The GoPiGo Raspberry Pi Robot Car

Assembled GoPiGo Raspberry Pi Robot CarThe GoPiGo - another Raspberry Pi Kickstarter success!

This week I’ve been playing with the GoPiGo – a robot car kit for the Raspberry Pi.

Having reviewed a couple of Raspberry Pi robot kits previously, the friendly folks over at Dexter Industries got in touch keen for me to take a look at their Kickstarter success story – the GoPiGo.

With the other robot reviews I’ve written, I’ve found that the various Pi robot kits all seem to offer a different set of features and benefits depending on what you’re after. This is good news for us consumers as it creates competition and plenty of options for different needs.

The GoPiGo adds another option to the popular robot scene, offering some unique features in a familiar shape and size, with a Kickstarter story behind it as well.

I’ve had some fun building and using the robot over the last 7 days, so let me show you around this little chap – oh and get this – you can WIN an entire GoPiGo kit as part of this blog post! Keep reading to find out how…

Who’s Dexter?

My GoPiGo story started with a friendly email from John over at Dexter Industries.

If you haven’t heard of them (where have you been?), they’re a company based in Virginia in the USA, who started out selling Lego Mindstorms kits and accessories, and gradually moved over to Arduino and Raspberry Pi products.

I already knew of John and the company from listening to the interview over at RasPi.Today.
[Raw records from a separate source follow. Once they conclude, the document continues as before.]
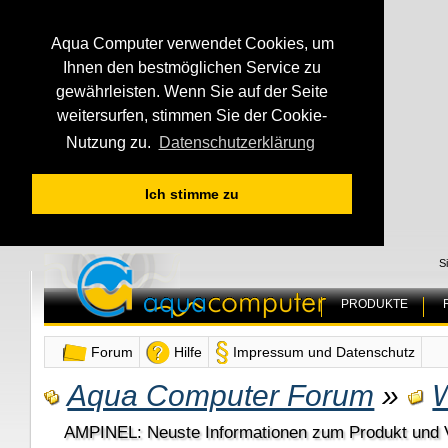
Aqua Computer verwendet Cookies, um
Ihnen den bestmöglichen Service zu
gewährleisten. Wenn Sie auf der Seite
weitersurfen, stimmen Sie der Cookie-
Nutzung zu.
Datenschutzerklärung
Ich stimme zu
S
PRODUKTE
Forum
Hilfe
Impressum und Datenschutz
Aqua Computer Forum
»
AMPINEL: Neuste Informationen zum Produkt und V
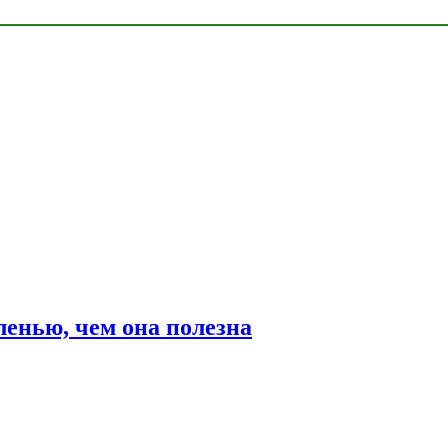
ленью, чем она полезна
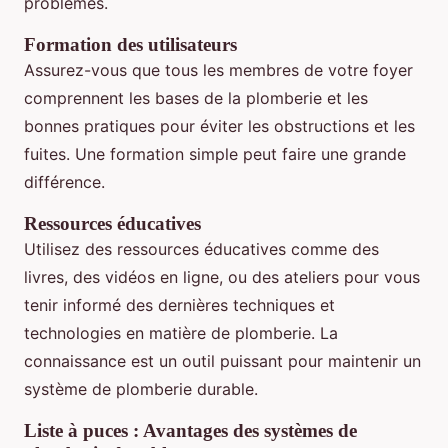
problèmes.
Formation des utilisateurs
Assurez-vous que tous les membres de votre foyer
comprennent les bases de la plomberie et les
bonnes pratiques pour éviter les obstructions et les
fuites. Une formation simple peut faire une grande
différence.
Ressources éducatives
Utilisez des ressources éducatives comme des
livres, des vidéos en ligne, ou des ateliers pour vous
tenir informé des dernières techniques et
technologies en matière de plomberie. La
connaissance est un outil puissant pour maintenir un
système de plomberie durable.
Liste à puces : Avantages des systèmes de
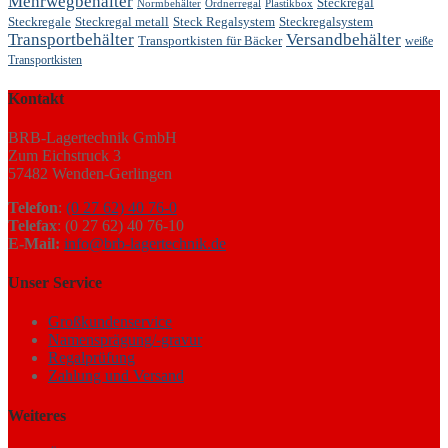
Mehrwegbehälter
Steckregal
Ordnerregal
Plastikbox
Normbehälter
Steckregale
Steckregal metall
Steck Regalsystem
Steckregalsystem
Transportbehälter
Versandbehälter
Transportkisten für Bäcker
weiße
Transportkisten
Kontakt
BRB-Lagertechnik GmbH
Zum Eichstruck 3
57482 Wenden-Gerlingen
Telefon
:
(0 27 62) 40 76-0
Telefax
: (0 27 62) 40 76-10
E-Mail:
info@brb-lagertechnik.de
Unser Service
Großkundenservice
Namensprägung/-gravur
Regalprüfung
Zahlung und Versand
Weiteres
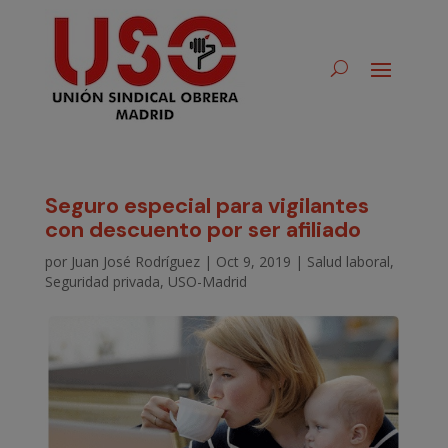
Seguro especial para vigilantes
con descuento por ser afiliado
por
Juan José Rodríguez
|
Oct 9, 2019
|
Salud laboral
,
Seguridad privada
,
USO-Madrid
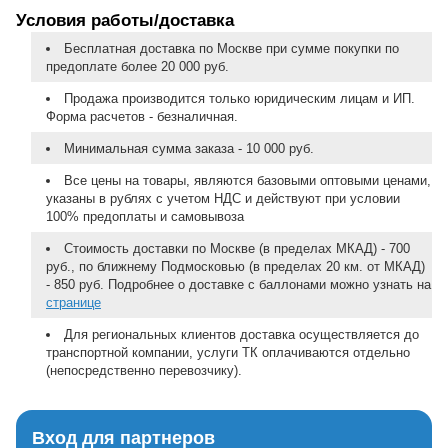
Условия работы/доставка
Бесплатная доставка по Москве при сумме покупки по
предоплате более 20 000 руб.
Продажа производится только юридическим лицам и ИП.
Форма расчетов - безналичная.
Минимальная сумма заказа - 10 000 руб.
Все цены на товары, являются базовыми оптовыми ценами,
указаны в рублях с учетом НДС и действуют при условии
100% предоплаты и самовывоза
Стоимость доставки по Москве (в пределах МКАД) - 700
руб., по ближнему Подмосковью (в пределах 20 км. от МКАД)
- 850 руб. Подробнее о доставке с баллонами можно узнать на
странице
Для региональных клиентов доставка осуществляется до
транспортной компании, услуги ТК оплачиваются отдельно
(непосредственно перевозчику).
Вход для партнеров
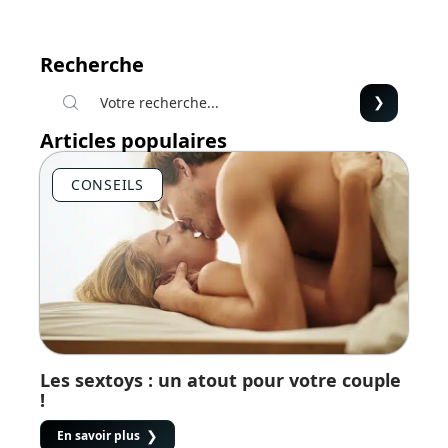
Recherche
Articles populaires
CONSEILS
Les sextoys : un atout pour votre couple
!
En savoir plus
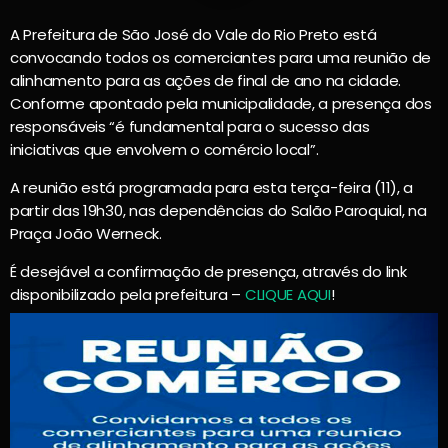
A Prefeitura de São José do Vale do Rio Preto está
convocando todos os comerciantes para uma reunião de
alinhamento para as ações de final de ano na cidade.
Conforme apontado pela municipalidade, a presença dos
responsáveis “é fundamental para o sucesso das
iniciativas que envolvem o comércio local”.
A reunião está programada para esta terça-feira (11), a
partir das 19h30, nas dependências do Salão Paroquial, na
Praça João Werneck.
É desejável a confirmação de presença, através do link
disponibilizado pela prefeitura –
CLIQUE AQUI
!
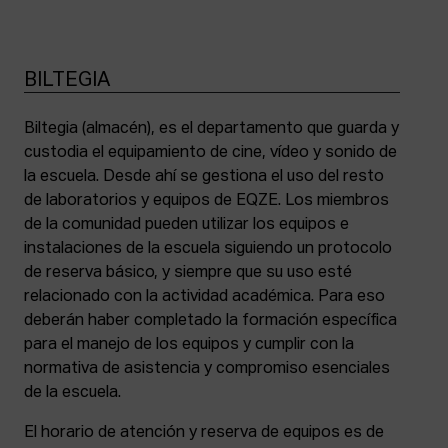
BILTEGIA
Biltegia (almacén), es el departamento que guarda y
custodia el equipamiento de cine, vídeo y sonido de
la escuela. Desde ahí se gestiona el uso del resto
de laboratorios y equipos de EQZE. Los miembros
de la comunidad pueden utilizar los equipos e
instalaciones de la escuela siguiendo un protocolo
de reserva básico, y siempre que su uso esté
relacionado con la actividad académica. Para eso
deberán haber completado la formación específica
para el manejo de los equipos y cumplir con la
normativa de asistencia y compromiso esenciales
de la escuela.
El horario de atención y reserva de equipos es de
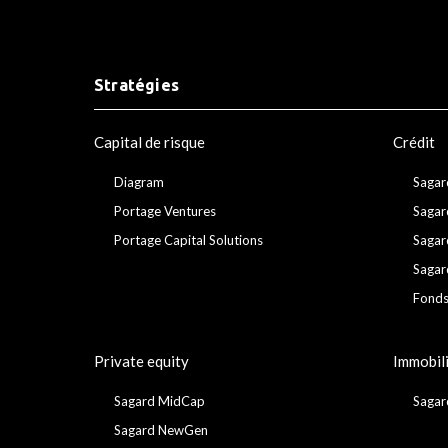
Stratégies
Capital de risque
Crédit
Diagram
Sagar
Portage Ventures
Sagar
Portage Capital Solutions
Sagar
Sagar
Fonds
Private equity
Immobil
Sagard MidCap
Sagar
Sagard NewGen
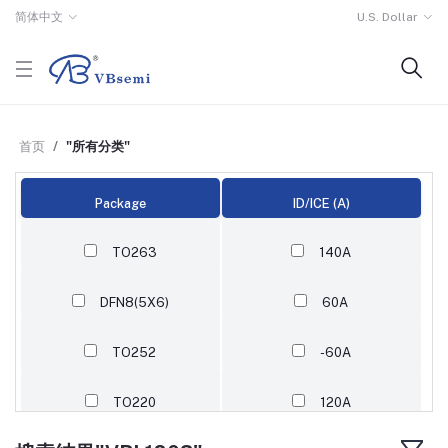
简体中文
U.S. Dollar
首页
"所有分类"
Package
ID/ICE (A)
TO263
140A
DFN8(5X6)
60A
TO252
-60A
TO220
120A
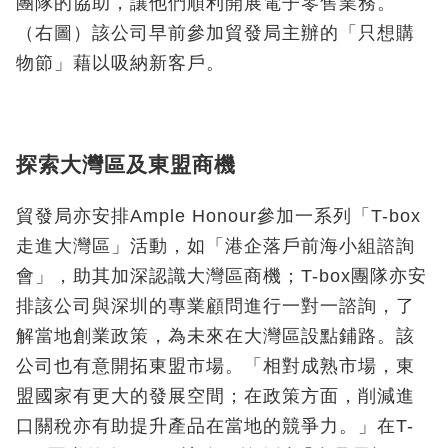
團隊的協助，讓他們順利開展電子零售業務。
（右圖）該公司早前參加貿發局主辦的「只想購
物節」藉以吸納新客戶。
探索大灣區及東盟商機
貿發局亦安排Ample Honour參加一系列「T-box
走進大灣區」活動，如「港企落戶前海小組諮詢
會」，助其加深認識大灣區商機；T-box團隊亦安
排該公司與深圳的專業顧問進行一對一諮詢，了
解當地創業政策，為未來在大灣區設點鋪路。該
公司也有意開拓東盟市場。「相對成熟市場，東
盟國家有更大的發展空間；在政策方面，削減進
口關稅亦有助提升產品在當地的競爭力。」在T-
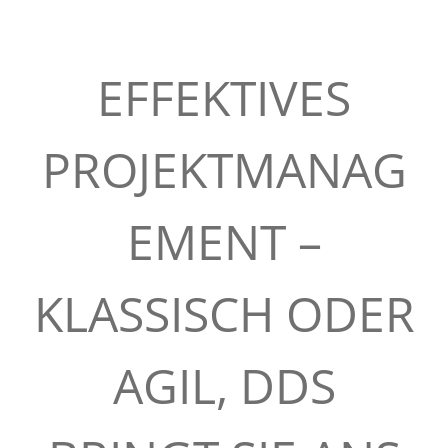
u
l
EFFEKTIVES
t
PROJEKTMANAG
i
EMENT –
n
g
KLASSISCH ODER
:
AGIL, DDS
D
D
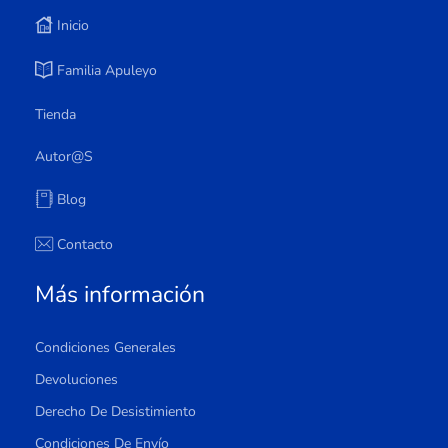
Inicio
Familia Apuleyo
Tienda
Autor@s
Blog
Contacto
Más información
Condiciones Generales
Devoluciones
Derecho De Desistimiento
Condiciones De Envío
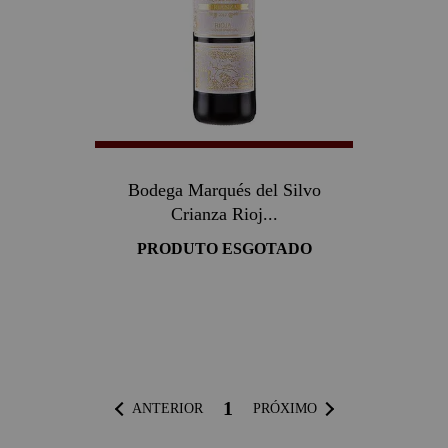
Bodega Marqués del Silvo
Crianza Rioj...
PRODUTO ESGOTADO
1
ANTERIOR
PRÓXIMO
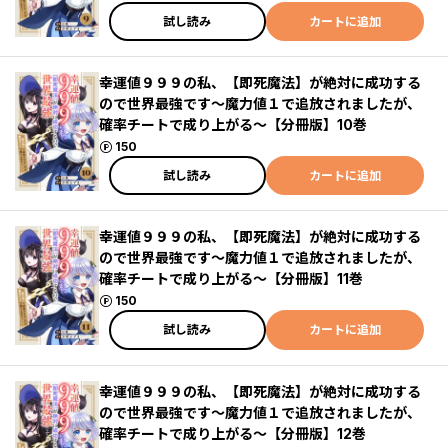
試し読み
カートに追加
幸運値９９９の私、【即死魔法】が絶対に成功する
ので世界最強です～魔力値１で追放されましたが、
確率チートで成り上がる～【分冊版】10巻
ポイント
150
試し読み
カートに追加
幸運値９９９の私、【即死魔法】が絶対に成功する
ので世界最強です～魔力値１で追放されましたが、
確率チートで成り上がる～【分冊版】11巻
ポイント
150
試し読み
カートに追加
幸運値９９９の私、【即死魔法】が絶対に成功する
ので世界最強です～魔力値１で追放されましたが、
確率チートで成り上がる～【分冊版】12巻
John got in touch asking if I’d like to check out their GoPiGo kit – a complete robot package for the Raspberry Pi, which of course I accepted! So, let’s take a look…and don’t forget, this is up for grabs as well to one lucky subscriber!

What’s in the box?

Inside this box, is everything you need to help your Pi escape a life of stationary misery!

The GoPiGo box

The GoPiGo box


Taking all the parts out of the box shows you the main components of the robot – a good sized acrylic chassis, the main PCB (where all the magic happens) and the wheels & motors – along with the various fixings and battery components:

GoPiGo parts laid out on a table

All the parts laid out and ready to assemble

BuildPiBuild

Just like the last robot review I published, I thought it would be fun to film an intro to the kit and a time-lapse of me building it. I had to cut the filming half way because, as usual, my nail-less fingers struggled to remove the acrylic backing paper!

 


The build itself was mostly straight forward, and didn’t need anything more than a cross-head screwdriver.


I found the motors a little tricky to mount to the chassis, as the tiny nuts need tiny hands to hold in place, and of course that acrylic backing paper is a challenge if you have no fingernails like me! Other than that it was easy to follow the step by step instructions on the GoPiGo website (they also have an assembly video to follow).


Features

I think the most important thing to cover is the features that the robot PCB offers – as that’s where most of the fun stuff will happen.

It’s easy to assume that all of the various robot kits on the market are the same because they do tend to have a similar construction and look – but if you look a little closer they all seem offer something unique.

Dexter Industries have an excellent PCB diagram showing you what’s included, so let’s take a look at that:

GoPiGo PCB top view

GoPiGo PCB rear view

See – lots going on!

Don’t be intimidated – there’s a lot of things here that you COULD use (if you’re already a clever type) however the great thing about kits like this is that you can just focus on getting the robot moving – then one step at a time challenge yourself to learn a new function, such as the front mounted LEDs, line sensors or even a servo on the front.

The unique features I like on this robot are the optical encoders and Grove connectors. The encoders interest me simply because I haven’t yet played with a kit that has had these included before – so that opens a whole new area of learning for me (watch this space).

The Grove connectors are a clever idea too – offering an easy way to add any of the wide range of Grove components you can find easily in places like Maplins.